**The task**
What the task requires is an exact printout of the listing below, pictures excluded.

· · · · ·

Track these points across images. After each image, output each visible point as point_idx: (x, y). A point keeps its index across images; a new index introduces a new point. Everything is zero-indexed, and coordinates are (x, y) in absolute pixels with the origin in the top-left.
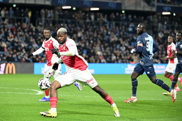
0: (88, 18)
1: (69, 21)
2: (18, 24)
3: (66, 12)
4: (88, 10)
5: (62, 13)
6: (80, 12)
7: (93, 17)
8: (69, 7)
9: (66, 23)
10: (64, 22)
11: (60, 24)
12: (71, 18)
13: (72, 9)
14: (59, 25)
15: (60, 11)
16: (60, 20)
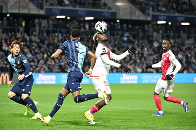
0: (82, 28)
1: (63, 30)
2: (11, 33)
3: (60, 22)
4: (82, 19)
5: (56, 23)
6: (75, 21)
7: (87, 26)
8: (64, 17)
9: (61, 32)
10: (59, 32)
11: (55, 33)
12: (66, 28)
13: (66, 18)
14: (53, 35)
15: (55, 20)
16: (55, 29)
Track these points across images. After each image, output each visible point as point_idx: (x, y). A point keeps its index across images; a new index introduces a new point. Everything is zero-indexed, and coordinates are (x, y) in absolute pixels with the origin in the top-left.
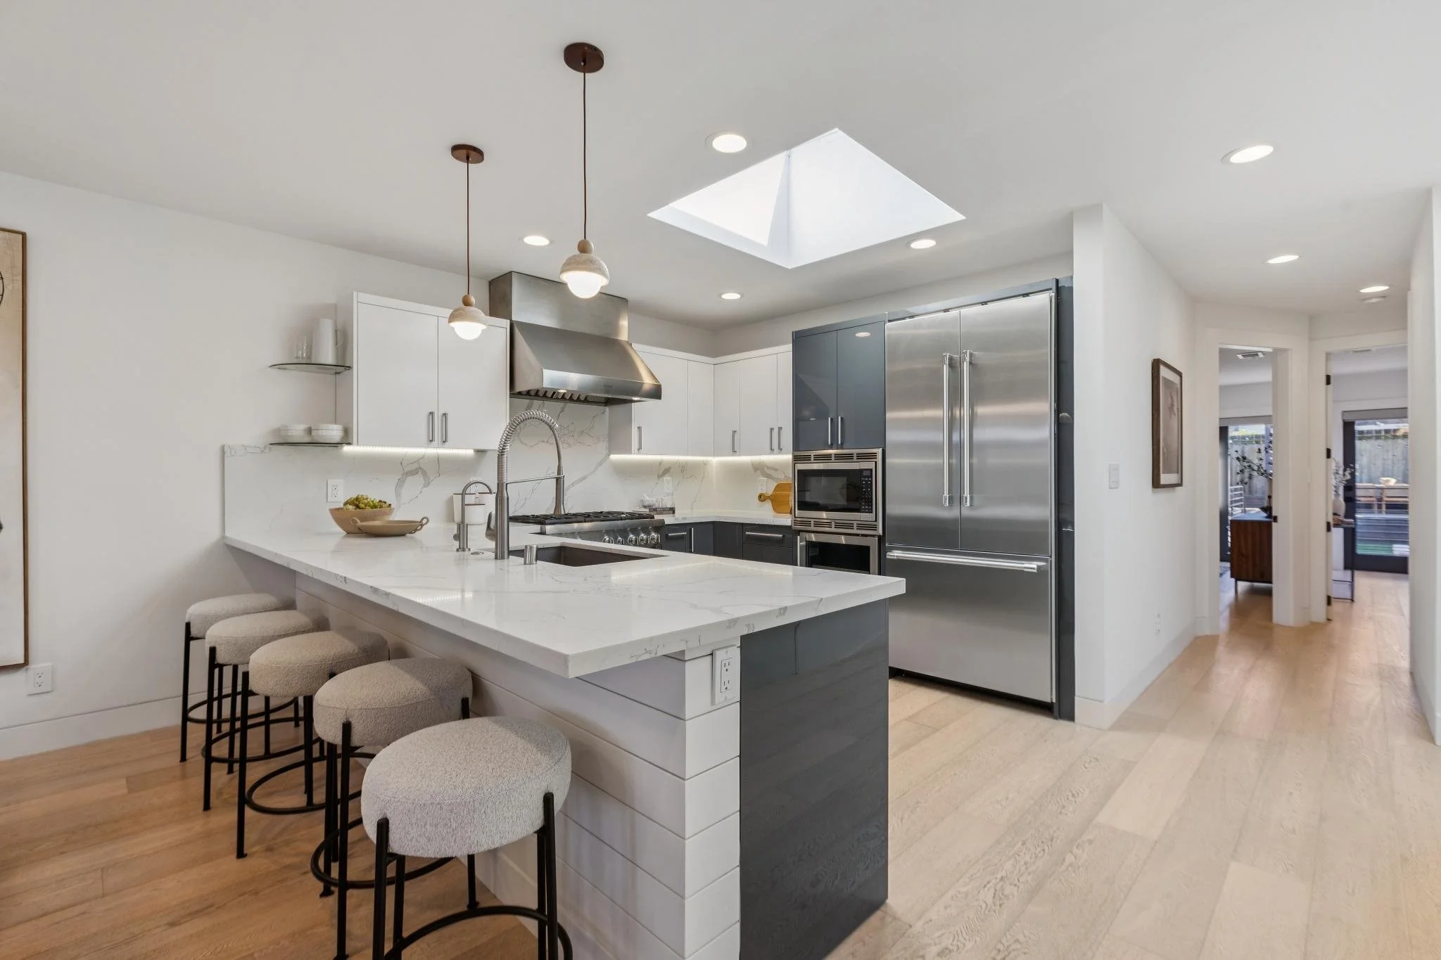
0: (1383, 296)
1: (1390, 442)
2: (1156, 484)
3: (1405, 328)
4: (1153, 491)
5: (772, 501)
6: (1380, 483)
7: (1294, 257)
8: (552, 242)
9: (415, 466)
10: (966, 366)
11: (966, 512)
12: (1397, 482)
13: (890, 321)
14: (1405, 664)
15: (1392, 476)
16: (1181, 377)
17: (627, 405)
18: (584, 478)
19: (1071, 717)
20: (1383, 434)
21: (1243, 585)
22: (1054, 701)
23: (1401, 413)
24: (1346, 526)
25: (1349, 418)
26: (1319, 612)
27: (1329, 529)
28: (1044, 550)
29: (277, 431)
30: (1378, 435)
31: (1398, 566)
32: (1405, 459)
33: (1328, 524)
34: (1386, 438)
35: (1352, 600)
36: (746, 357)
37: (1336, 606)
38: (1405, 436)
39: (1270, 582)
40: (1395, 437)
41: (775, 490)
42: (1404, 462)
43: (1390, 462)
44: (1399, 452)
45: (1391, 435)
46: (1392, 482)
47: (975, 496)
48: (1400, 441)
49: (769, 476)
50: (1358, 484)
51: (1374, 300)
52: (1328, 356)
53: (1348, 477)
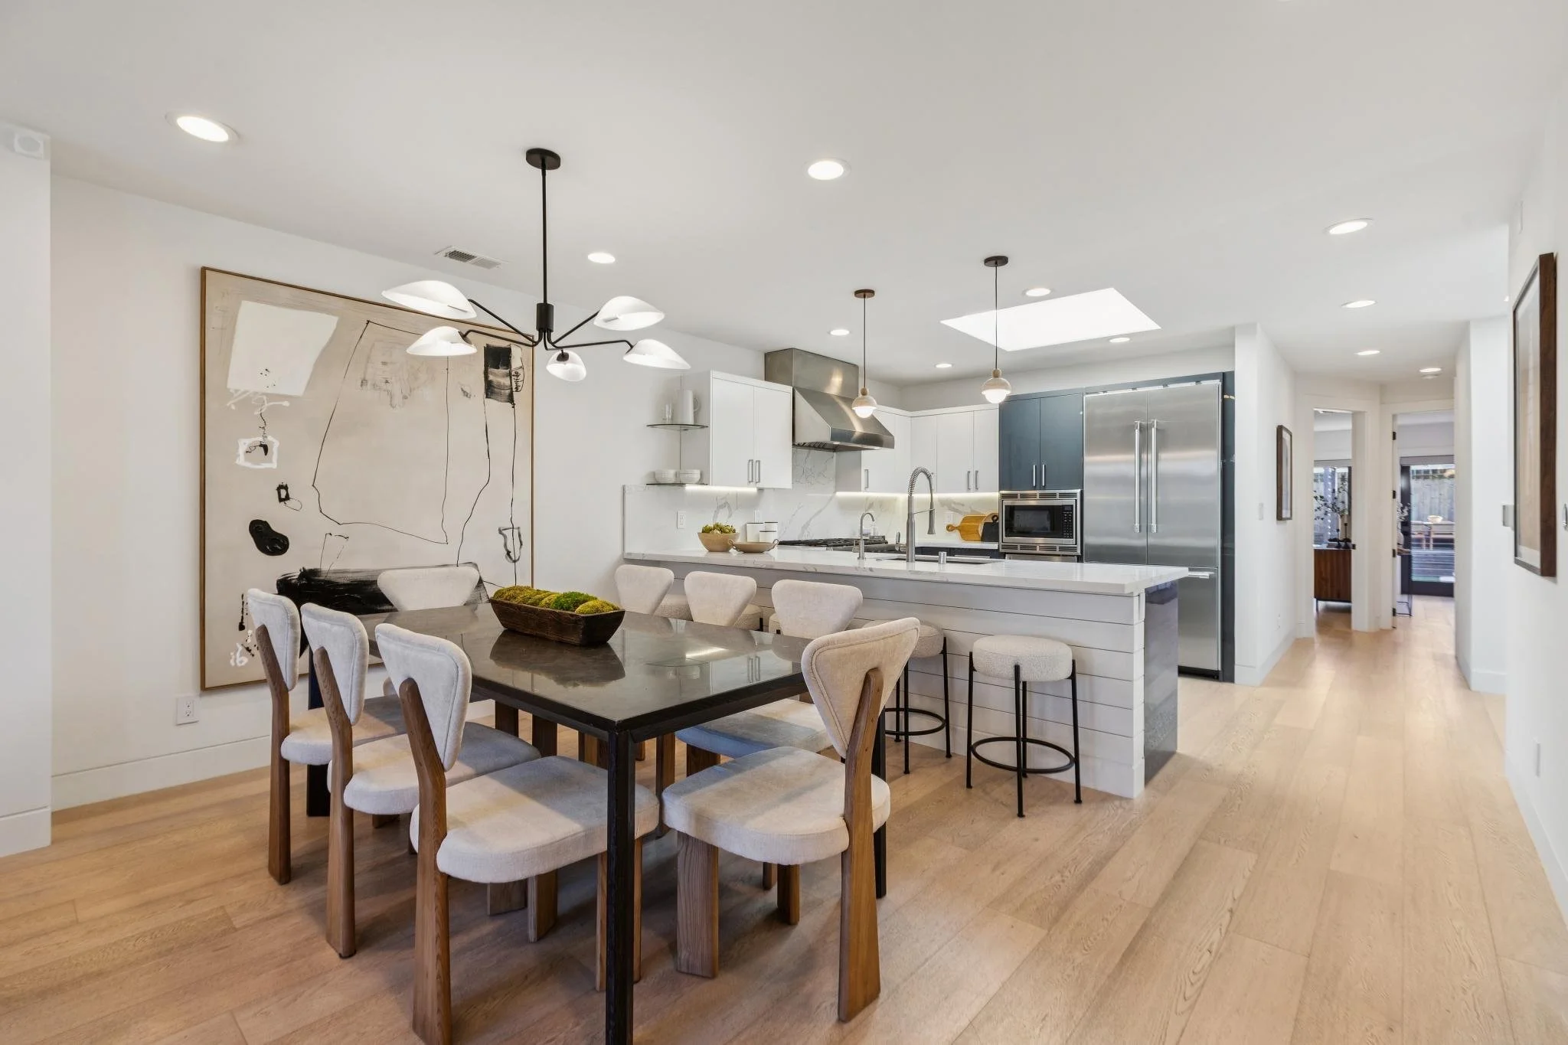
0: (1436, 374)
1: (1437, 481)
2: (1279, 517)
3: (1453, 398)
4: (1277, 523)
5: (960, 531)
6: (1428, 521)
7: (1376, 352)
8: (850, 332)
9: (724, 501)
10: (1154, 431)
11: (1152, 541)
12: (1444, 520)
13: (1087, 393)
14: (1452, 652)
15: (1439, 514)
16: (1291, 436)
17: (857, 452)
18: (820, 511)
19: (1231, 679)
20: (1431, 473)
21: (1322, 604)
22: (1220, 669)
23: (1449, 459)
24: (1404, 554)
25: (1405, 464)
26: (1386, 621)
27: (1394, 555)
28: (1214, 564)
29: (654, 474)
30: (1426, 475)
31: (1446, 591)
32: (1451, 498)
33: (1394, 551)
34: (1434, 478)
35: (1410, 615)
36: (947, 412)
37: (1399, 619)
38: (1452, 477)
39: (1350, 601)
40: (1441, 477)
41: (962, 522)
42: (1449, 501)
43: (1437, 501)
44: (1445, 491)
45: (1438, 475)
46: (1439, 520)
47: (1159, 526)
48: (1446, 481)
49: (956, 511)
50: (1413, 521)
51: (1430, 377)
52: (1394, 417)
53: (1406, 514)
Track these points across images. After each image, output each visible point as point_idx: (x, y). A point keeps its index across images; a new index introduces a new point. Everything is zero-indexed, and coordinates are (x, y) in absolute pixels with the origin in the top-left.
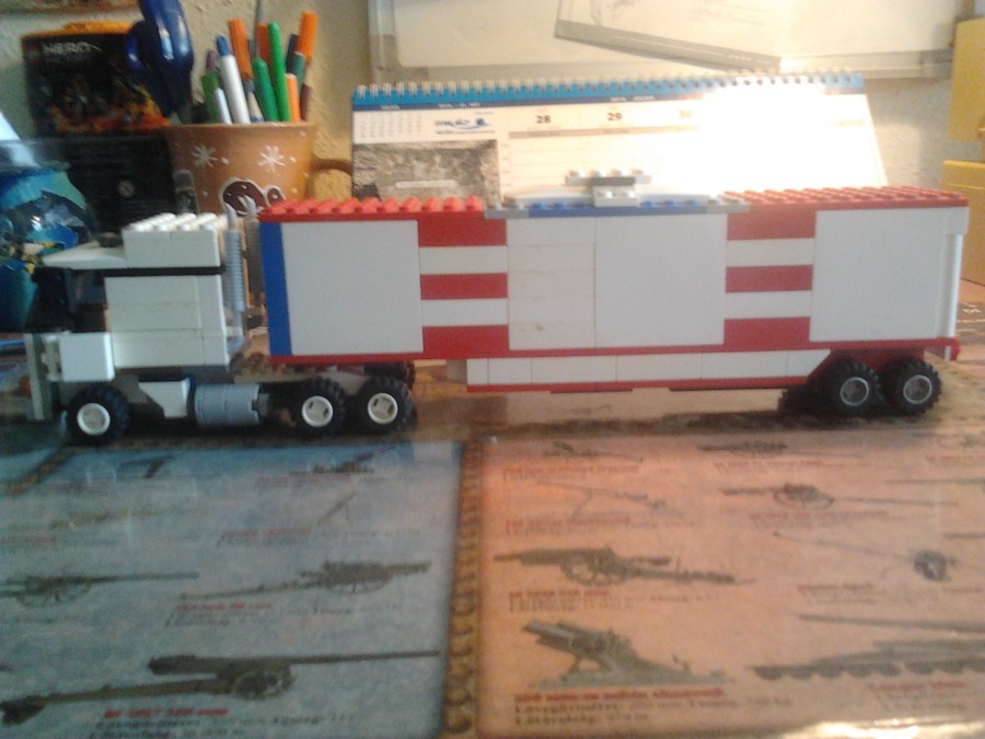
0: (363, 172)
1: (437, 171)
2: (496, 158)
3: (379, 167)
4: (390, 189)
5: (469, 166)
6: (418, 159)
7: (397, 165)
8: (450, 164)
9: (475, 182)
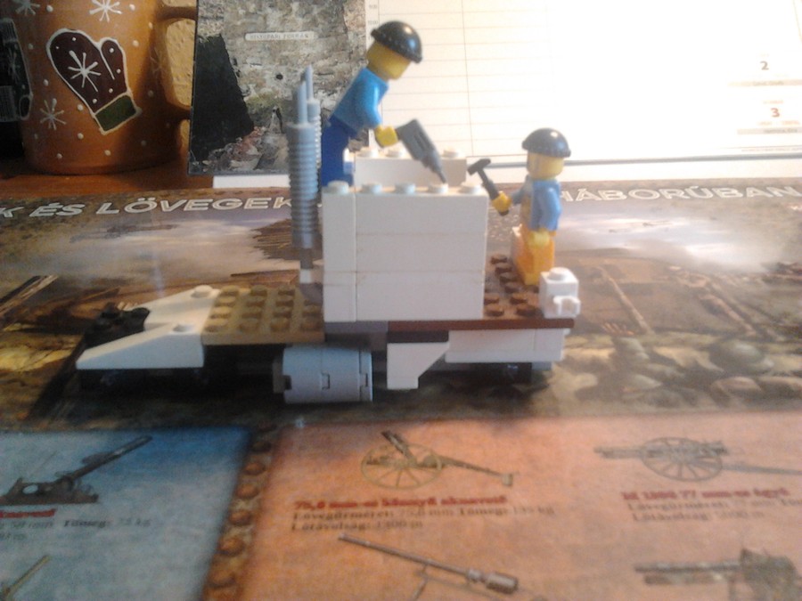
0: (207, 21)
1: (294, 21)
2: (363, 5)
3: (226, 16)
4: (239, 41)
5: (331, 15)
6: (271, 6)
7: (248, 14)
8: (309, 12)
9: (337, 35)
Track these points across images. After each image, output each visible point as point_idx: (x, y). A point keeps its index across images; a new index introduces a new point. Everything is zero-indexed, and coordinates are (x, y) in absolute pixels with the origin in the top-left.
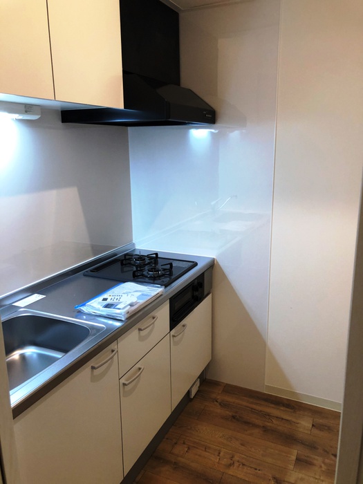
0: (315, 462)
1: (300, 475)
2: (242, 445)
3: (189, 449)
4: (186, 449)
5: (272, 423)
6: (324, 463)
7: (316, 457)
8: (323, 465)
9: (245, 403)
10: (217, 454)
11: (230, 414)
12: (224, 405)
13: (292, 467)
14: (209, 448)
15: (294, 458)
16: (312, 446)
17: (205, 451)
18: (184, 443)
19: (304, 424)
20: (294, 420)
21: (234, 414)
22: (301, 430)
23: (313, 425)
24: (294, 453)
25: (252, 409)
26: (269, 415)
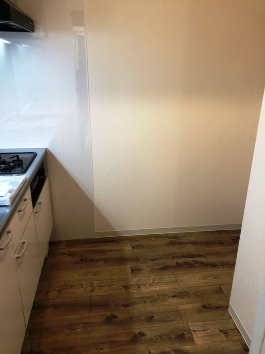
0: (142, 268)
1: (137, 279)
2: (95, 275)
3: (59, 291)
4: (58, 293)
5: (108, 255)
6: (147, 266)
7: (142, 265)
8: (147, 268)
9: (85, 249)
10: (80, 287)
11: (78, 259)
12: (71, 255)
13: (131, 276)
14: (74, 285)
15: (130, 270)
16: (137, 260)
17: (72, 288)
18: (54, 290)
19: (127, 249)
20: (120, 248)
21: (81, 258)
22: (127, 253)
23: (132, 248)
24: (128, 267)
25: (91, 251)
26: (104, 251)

· · · · ·

**Task solution**
Track these points across images. After each image, output each visible point as point_idx: (x, y). A point keeps its index across images; a new index introduces a new point. Everything is zero-indexed, and coordinates are (x, y) in absolute pixels with the origin in the top-left.
0: (88, 18)
1: (69, 21)
2: (18, 24)
3: (66, 12)
4: (88, 10)
5: (62, 13)
6: (80, 12)
7: (93, 17)
8: (69, 7)
9: (66, 23)
10: (64, 22)
11: (60, 24)
12: (71, 18)
13: (72, 9)
14: (59, 25)
15: (60, 11)
16: (60, 20)
0: (82, 28)
1: (63, 30)
2: (11, 33)
3: (60, 22)
4: (82, 19)
5: (56, 23)
6: (75, 21)
7: (87, 26)
8: (64, 17)
9: (61, 32)
10: (59, 32)
11: (55, 33)
12: (66, 28)
13: (66, 18)
14: (53, 35)
15: (55, 20)
16: (55, 29)
Track these points across images. After each image, output each visible point as point_idx: (x, y). A point keeps its index across images; a new index introduces a new point. Everything is zero-indexed, and coordinates are (x, y) in absolute pixels with the origin in the top-left.
0: (1383, 296)
1: (1390, 442)
2: (1156, 484)
3: (1405, 328)
4: (1153, 491)
5: (772, 501)
6: (1380, 483)
7: (1294, 257)
8: (552, 242)
9: (415, 466)
10: (966, 366)
11: (966, 512)
12: (1397, 482)
13: (890, 321)
14: (1405, 664)
15: (1392, 476)
16: (1181, 377)
17: (627, 405)
18: (584, 478)
19: (1071, 717)
20: (1383, 434)
21: (1243, 585)
22: (1054, 701)
23: (1401, 413)
24: (1346, 526)
25: (1349, 418)
26: (1319, 612)
27: (1329, 529)
28: (1044, 550)
29: (277, 431)
30: (1378, 435)
31: (1398, 566)
32: (1405, 459)
33: (1328, 524)
34: (1386, 438)
35: (1352, 600)
36: (746, 357)
37: (1336, 606)
38: (1405, 436)
39: (1270, 582)
40: (1395, 437)
41: (775, 490)
42: (1404, 462)
43: (1390, 462)
44: (1399, 452)
45: (1391, 435)
46: (1392, 482)
47: (975, 496)
48: (1400, 441)
49: (769, 476)
50: (1358, 484)
51: (1374, 300)
52: (1328, 356)
53: (1348, 477)
0: (1436, 374)
1: (1437, 481)
2: (1279, 517)
3: (1453, 398)
4: (1277, 523)
5: (960, 531)
6: (1428, 521)
7: (1376, 352)
8: (850, 332)
9: (724, 501)
10: (1154, 431)
11: (1152, 541)
12: (1444, 520)
13: (1087, 393)
14: (1452, 652)
15: (1439, 514)
16: (1291, 436)
17: (857, 452)
18: (820, 511)
19: (1231, 679)
20: (1431, 473)
21: (1322, 604)
22: (1220, 669)
23: (1449, 459)
24: (1404, 554)
25: (1405, 464)
26: (1386, 621)
27: (1394, 555)
28: (1214, 564)
29: (654, 474)
30: (1426, 475)
31: (1446, 591)
32: (1451, 498)
33: (1394, 551)
34: (1434, 478)
35: (1410, 615)
36: (947, 412)
37: (1399, 619)
38: (1452, 477)
39: (1350, 601)
40: (1441, 477)
41: (962, 522)
42: (1449, 501)
43: (1437, 501)
44: (1445, 491)
45: (1438, 475)
46: (1439, 520)
47: (1159, 526)
48: (1446, 481)
49: (956, 511)
50: (1413, 521)
51: (1430, 377)
52: (1394, 417)
53: (1406, 514)
Track these points across images. After each image, output each visible point as point_idx: (x, y). A point keeps its index across images; a new index introduces a new point. Everything is zero-indexed, and coordinates are (x, y) in absolute pixels with the origin in the top-left.
0: (363, 172)
1: (437, 171)
2: (496, 158)
3: (379, 167)
4: (390, 189)
5: (469, 166)
6: (418, 159)
7: (397, 165)
8: (450, 164)
9: (475, 182)
0: (207, 21)
1: (294, 21)
2: (363, 5)
3: (226, 16)
4: (239, 41)
5: (331, 15)
6: (271, 6)
7: (248, 14)
8: (309, 12)
9: (337, 35)
Track these points across images. After each image, output each visible point as point_idx: (x, y). A point keeps its index across images; a new index introduces a new point. Everything is zero-indexed, and coordinates are (x, y) in absolute pixels with the origin in the top-left.
0: (315, 462)
1: (300, 475)
2: (242, 445)
3: (189, 449)
4: (186, 449)
5: (272, 423)
6: (324, 463)
7: (316, 457)
8: (323, 465)
9: (245, 403)
10: (217, 454)
11: (230, 414)
12: (224, 405)
13: (292, 467)
14: (209, 448)
15: (294, 458)
16: (312, 446)
17: (205, 451)
18: (184, 443)
19: (304, 424)
20: (294, 420)
21: (234, 414)
22: (301, 430)
23: (313, 425)
24: (294, 453)
25: (252, 409)
26: (269, 415)
0: (142, 268)
1: (137, 279)
2: (95, 275)
3: (59, 291)
4: (58, 293)
5: (108, 255)
6: (147, 266)
7: (142, 265)
8: (147, 268)
9: (85, 249)
10: (80, 287)
11: (78, 259)
12: (71, 255)
13: (131, 276)
14: (74, 285)
15: (130, 270)
16: (137, 260)
17: (72, 288)
18: (54, 290)
19: (127, 249)
20: (120, 248)
21: (81, 258)
22: (127, 253)
23: (132, 248)
24: (128, 267)
25: (91, 251)
26: (104, 251)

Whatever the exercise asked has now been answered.